***** INPUT DATA *****

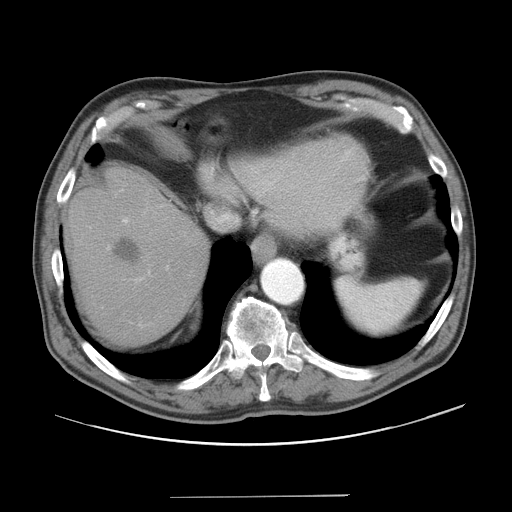
Contrast-enhanced abdominal CT, one axial slice. Position 35 of 41 along the scan axis. Reconstruction kernel STANDARD. 120 kVp. Intravenous contrast given. Soft-tissue window (W 400 / L 40 HU). 5 mm slice thickness. 512 × 512 image matrix, field of view 420 × 420 mm. From the clinical record (not read from this slice): patient: male, age 67 years at operation; diagnosis: colorectal cancer liver metastases, imaged before liver resection; multiple liver metastases: no; largest metastasis: 5.2 cm; disease in both lobes: no.
Structures marked on this image (expert manual segmentation):
- hepatic veins: bounding box (x1, y1, x2, y2) in pixels: (210, 211, 236, 225)
- liver: (71, 168, 207, 343)
- planned liver remnant (the part of the liver to remain after resection): (99, 222, 207, 343)
- portal vein (with intrahepatic branches): (122, 218, 150, 273)
- liver metastasis: (114, 239, 141, 262)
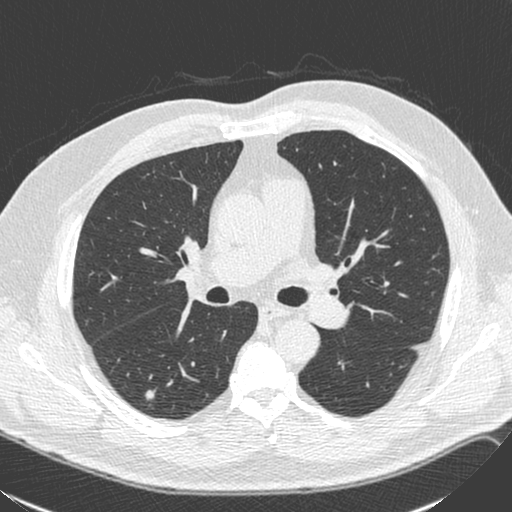
Axial slice from a low-dose chest CT screening exam. Baseline screening round. Lung window (W 1500 / L -600 HU). 1.3 mm slice thickness. 120 kVp. Male participant, aged 71 years at enrolment. Former smoker at enrolment.
- Lesion marked by an expert reader, bounding box (x1, y1, x2, y2) in pixels: (139, 381, 171, 408).
- Reader record for this screening exam (exam-level; its link to the box is not recorded): non-calcified nodule or mass ≥4 mm, right lower lobe, 6 × 6 mm, smooth margins, soft tissue attenuation.
- Lung cancer was diagnosed 231 days after this screen: squamous cell carcinoma, NOS, right lower lobe, poorly differentiated (G3), stage IA (AJCC 6th edition), 4 mm at pathology.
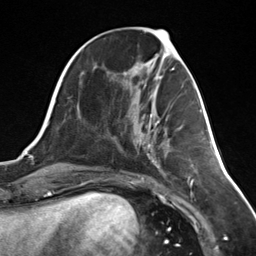
Breast MRI (dynamic contrast-enhanced), one axial slice; position 52 of 124 along the scan axis; cropped to one breast; dynamic contrast-enhanced series, time point 2 of 7 at this slice position (early post-contrast); 3 T; TE 1.8 ms, TR 4.7 ms; 256 × 256 image matrix, field of view 150 × 150 mm. Female patient.
Annotated regions visible in this slice (semi-automatically segmented with operator editing):
- enhancing-tissue mask used for the functional tumour volume (all voxels passing the contrast-enhancement thresholds inside the analysis volume; usually the tumour): box from (x=147, y=113) to (x=157, y=148) px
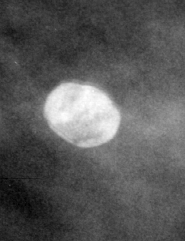
Crop from a digitized film mammogram around one marked abnormality, right breast, CC view.
- Marked abnormality: calcifications, morphology round and regular / eggshell; BI-RADS assessment category 2; benign without callback (not worked up further).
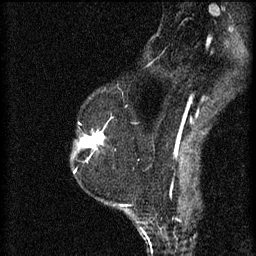
Breast MRI (dynamic contrast-enhanced), one sagittal slice. Position 45 of 60 along the scan axis. 3 images stored at this slice position (order not interpretable as contrast timing). 1.5 T. TE 4.2 ms, TR 8.2 ms. 256 × 256 image matrix, field of view 180 × 180 mm. Patient: female, 60 years.
Annotated regions visible in this slice (semi-automatically segmented with operator editing):
- analysis volume of interest (the breast-tissue region the enhancement analysis was run in; not a lesion): bounding box <74,124,105,159> (left, top, right, bottom; pixels)
- tumour enhancement mask (voxels above the 70 % enhancement threshold inside the analysis volume of interest): <80,132,105,149>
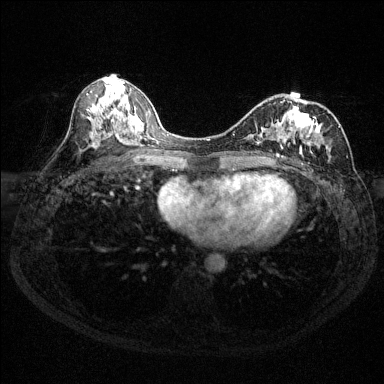
Breast MRI (dynamic contrast-enhanced), one axial slice; slice 70 of 144 in the series (ordered by position); dynamic contrast-enhanced series, time point 2 of 6 at this slice position (early post-contrast); 1.5 T; TE 1.7 ms, TR 4.6 ms; 1.2 mm slice thickness; 384 × 384 image matrix, field of view 310 × 310 mm. Female patient.
Outlined on this slice (semi-automatic segmentation, software-assisted and operator-edited):
- enhancing-tissue mask used for the functional tumour volume (all voxels passing the contrast-enhancement thresholds inside the analysis volume; usually the tumour): bounding box [x1, y1, x2, y2] px = [251, 100, 340, 158]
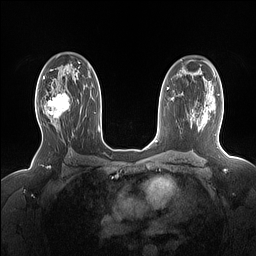
Breast MRI (dynamic contrast-enhanced), one axial slice; position 98 of 160 along the scan axis; dynamic contrast-enhanced series, time point 2 of 7 at this slice position (early post-contrast); 1.5 T; TE 1.4 ms, TR 5 ms; 256 × 256 image matrix, field of view 330 × 330 mm. Female patient.
Annotated regions visible in this slice (semi-automatic segmentation, software-assisted and operator-edited):
- enhancing-tissue mask used for the functional tumour volume (all voxels passing the contrast-enhancement thresholds inside the analysis volume; usually the tumour): bounding box (x1, y1, x2, y2) in pixels: (40, 91, 69, 125)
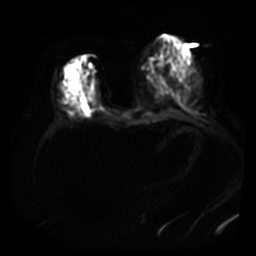
Breast MRI, one axial slice. Position 17 of 40 along the scan axis. Diffusion-weighted series; image 2 of 4 stored at this slice position (different b-values; order by instance number). 3 T. 256 × 256 image matrix. Female patient.
Outlined on this slice (expert manual segmentation):
- tumour on diffusion-weighted imaging: box from (x=64, y=96) to (x=81, y=107) px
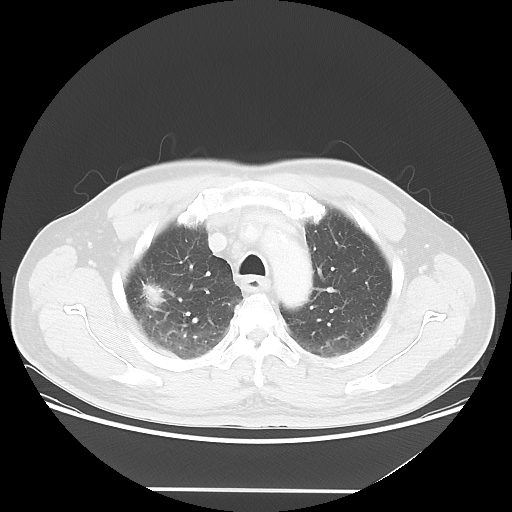
Chest CT, one axial slice; position 42 of 54 along the scan axis; 120 kVp; lung window (W 1500 / L -600 HU); 5 mm slice thickness; 512 × 512 image matrix, field of view 416 × 416 mm. Patient: male, 65 years. Case-level facts recorded for this patient, not image findings: clinical TNM (as recorded): T1c N1 M0.
Annotated regions visible in this slice (rectangle marked by the reading radiologist):
- lung tumour (recorded histology: adenocarcinoma): box from (x=142, y=276) to (x=164, y=310) px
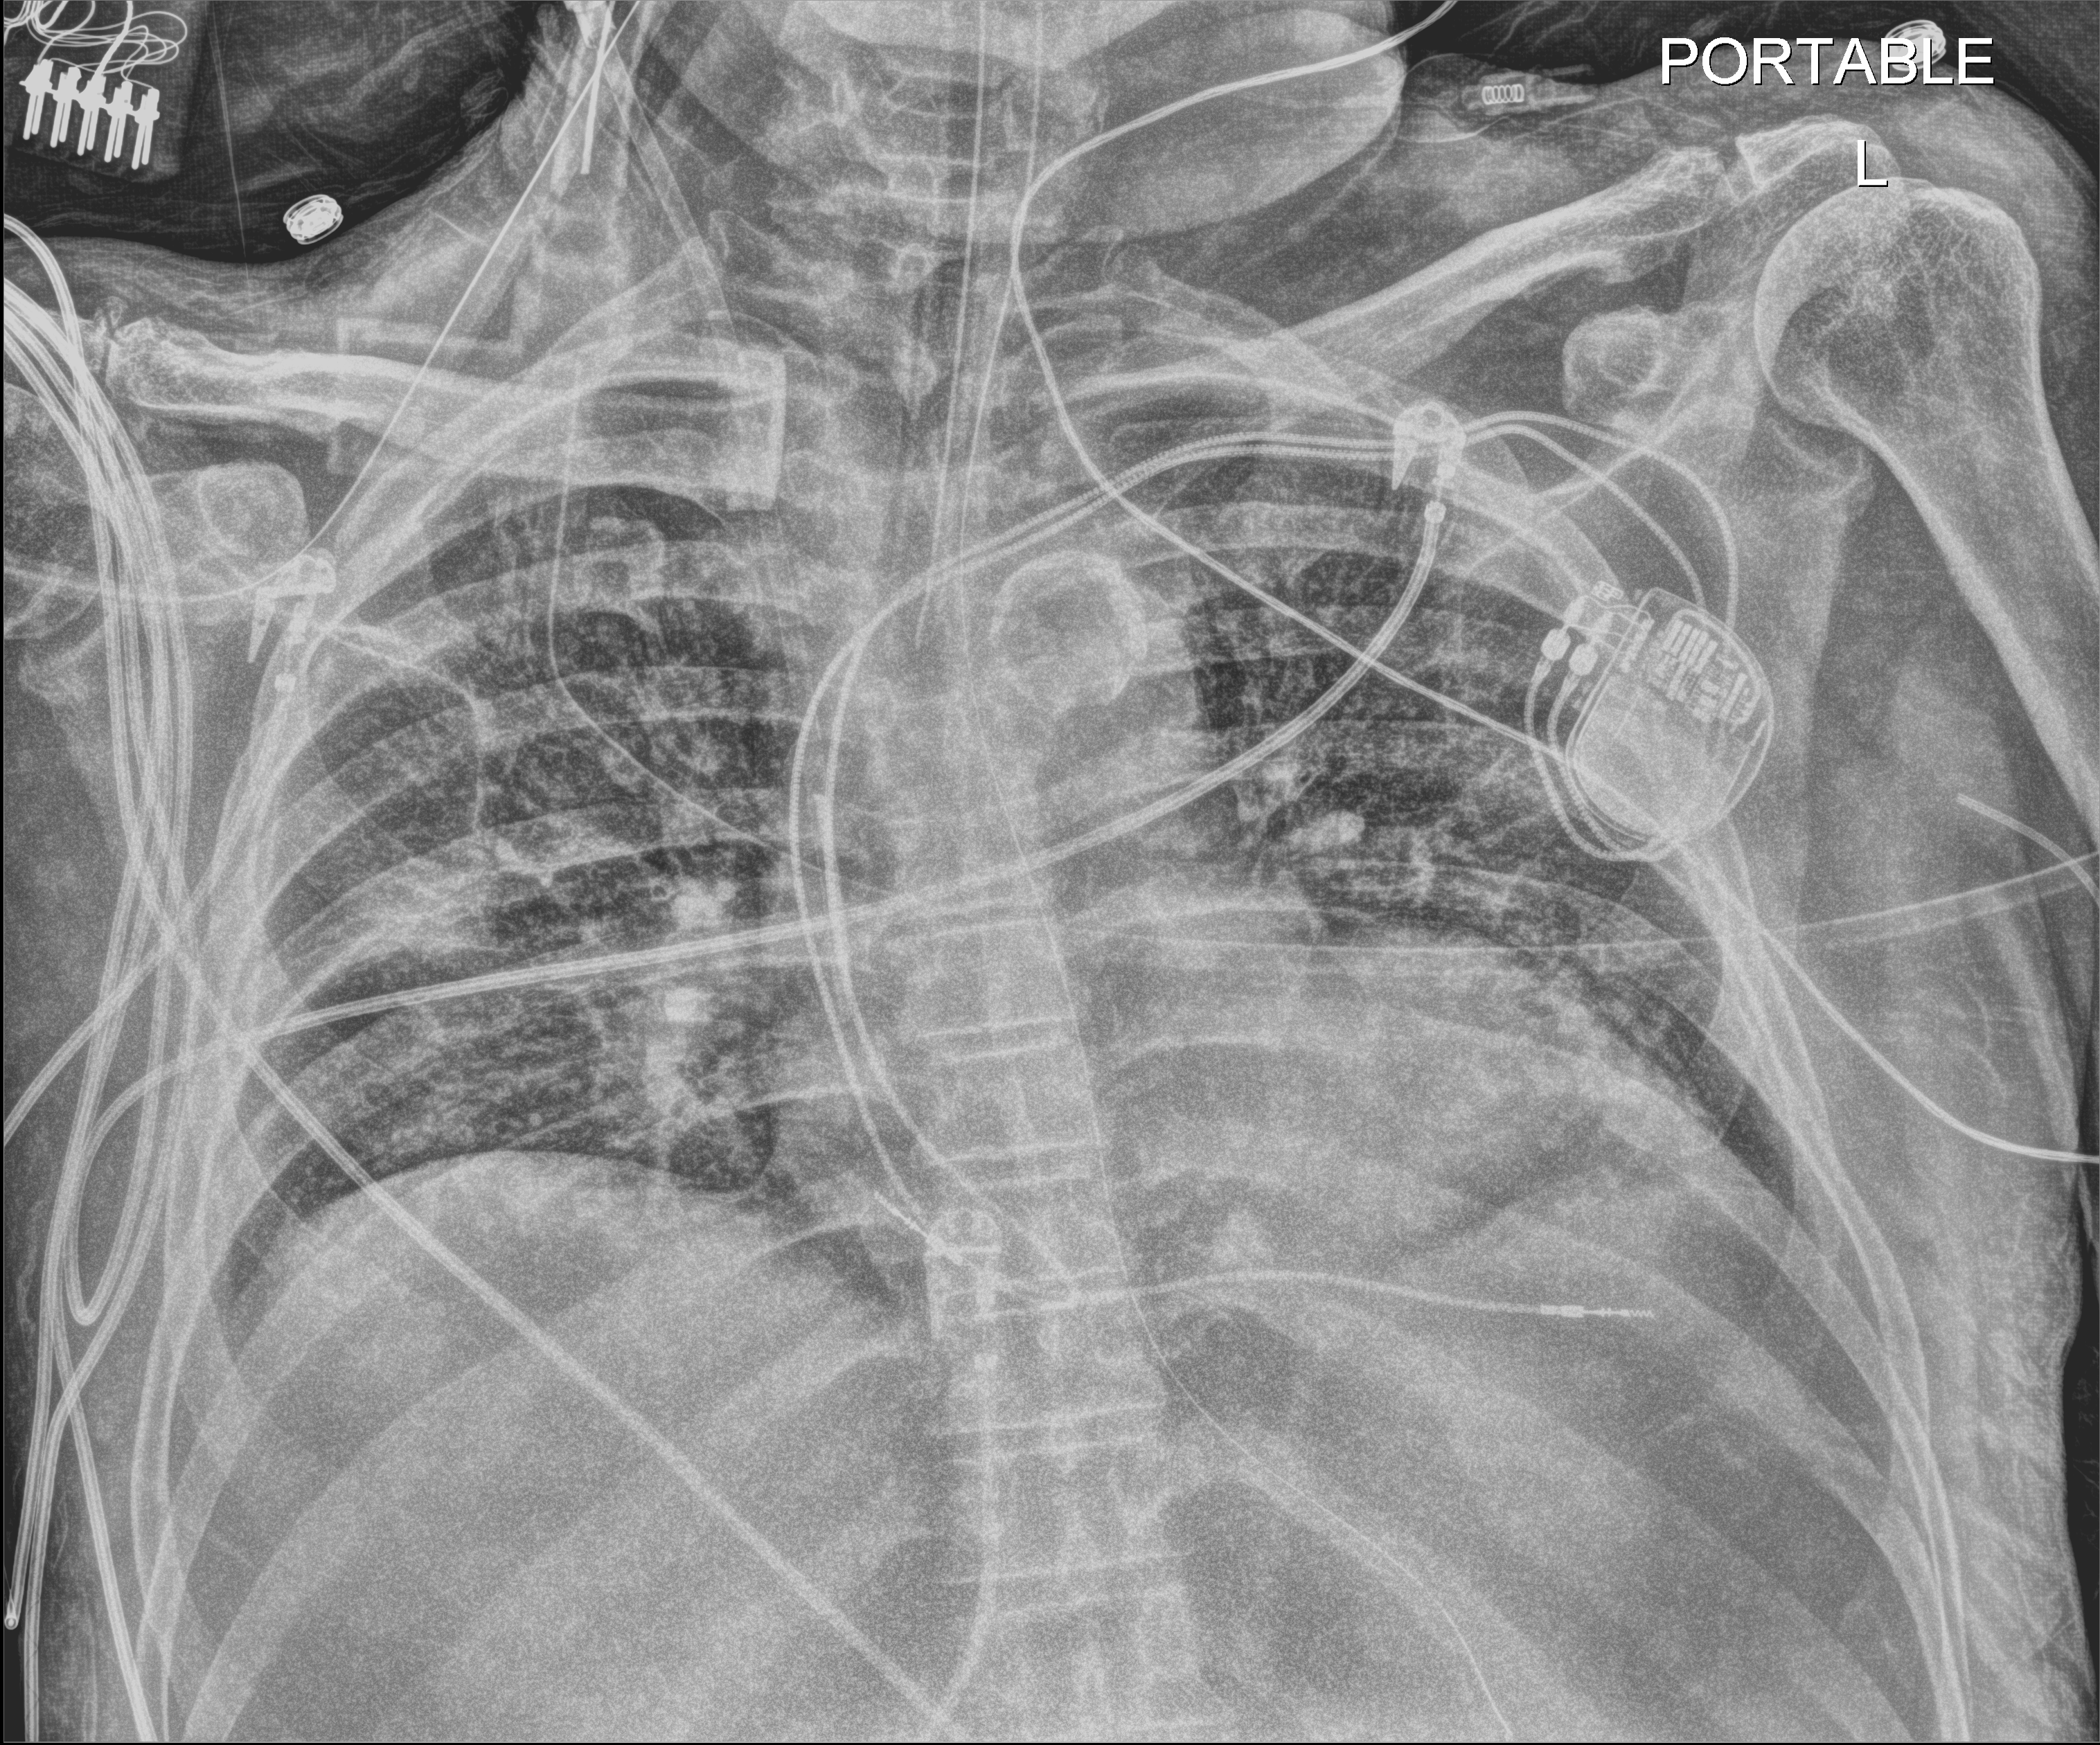
Chest X-ray (portable). Male patient hospitalised with COVID-19, age 60–74 years.
Admission-level facts for this patient (not findings on this image; timing relative to this image not recorded):
- mechanically ventilated during this hospital stay: yes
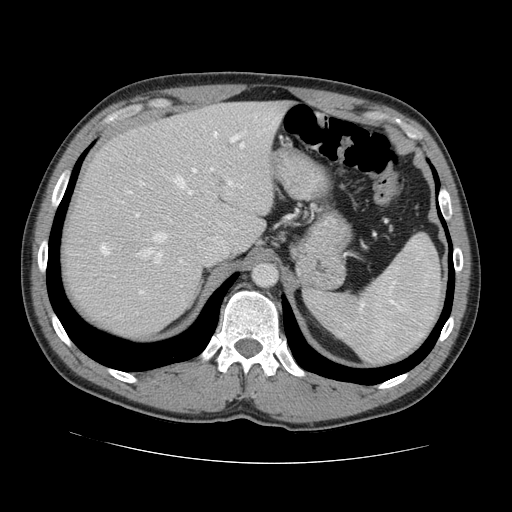
Contrast-enhanced abdominal CT, one axial slice. Slice 99 of 131 in the series (ordered by position). Intravenous contrast given. Soft-tissue window (W 400 / L 40 HU). 2.5 mm slice thickness. 512 × 512 image matrix, field of view 380 × 380 mm. Case-level facts recorded for this patient, not image findings: patient: male, age 55 years at operation; diagnosis: colorectal cancer liver metastases, imaged before liver resection; multiple liver metastases: yes.
Annotated regions visible in this slice (outlined manually by an expert reader):
- hepatic veins: bounding box [x1, y1, x2, y2] px = [139, 136, 244, 263]
- liver: [64, 102, 285, 336]
- planned liver remnant (the part of the liver to remain after resection): [98, 102, 286, 251]
- portal vein (with intrahepatic branches): [192, 133, 244, 186]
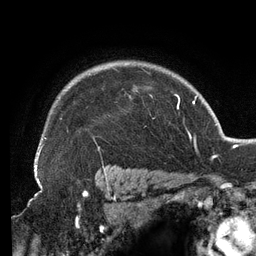
Breast MRI (dynamic contrast-enhanced), one axial slice; position 103 of 134 along the scan axis; cropped to one breast; dynamic contrast-enhanced series, time point 2 of 6 at this slice position (early post-contrast); 3 T; TE 2.7 ms, TR 6.5 ms; 256 × 256 image matrix. Female patient.
Annotated regions visible in this slice (semi-automatically segmented with operator editing):
- enhancing-tissue mask used for the functional tumour volume (all voxels passing the contrast-enhancement thresholds inside the analysis volume; usually the tumour): bounding box <37,68,153,159> (left, top, right, bottom; pixels)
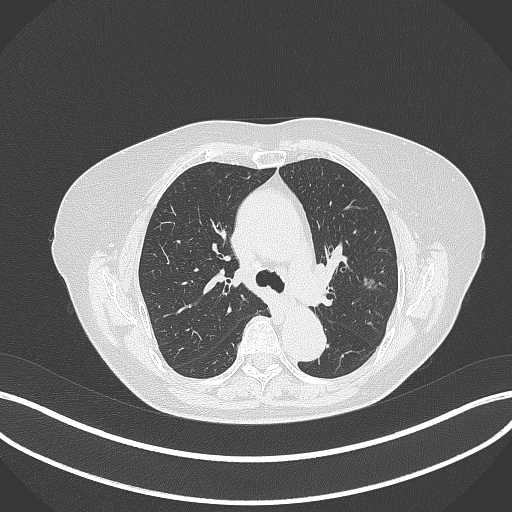
Chest CT, one axial slice; position 219 of 316 along the scan axis; reconstruction kernel B70f; lung window (W 1500 / L -600 HU); 512 × 512 image matrix, field of view 400 × 400 mm. Female patient, age 75 years. Case-level facts recorded for this patient, not image findings: clinical TNM (as recorded): T1c N0 M0.
Outlined on this slice (bounding box drawn by a radiologist):
- lung tumour (recorded histology: adenocarcinoma): bounding box <362,275,379,291> (left, top, right, bottom; pixels)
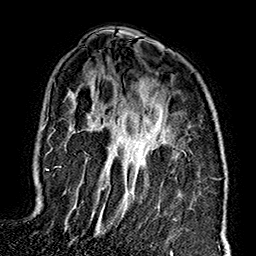
Breast MRI (dynamic contrast-enhanced), one axial slice; position 108 of 160 along the scan axis; cropped to one breast; dynamic contrast-enhanced series, time point 2 of 7 at this slice position (early post-contrast); 1.5 T; TE 2.7 ms, TR 5.1 ms; 1 mm slice thickness; 256 × 256 image matrix, field of view 178 × 178 mm. Female patient.
Outlined on this slice (semi-automatic segmentation, software-assisted and operator-edited):
- enhancing-tissue mask used for the functional tumour volume (all voxels passing the contrast-enhancement thresholds inside the analysis volume; usually the tumour): bounding box [x1, y1, x2, y2] px = [45, 166, 61, 171]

*****

DIRECTIONS:
Counting only lines that contain the word "adenocarcinoma", state how many appear in the entries, and add nothing.

FINISHED TASK:
2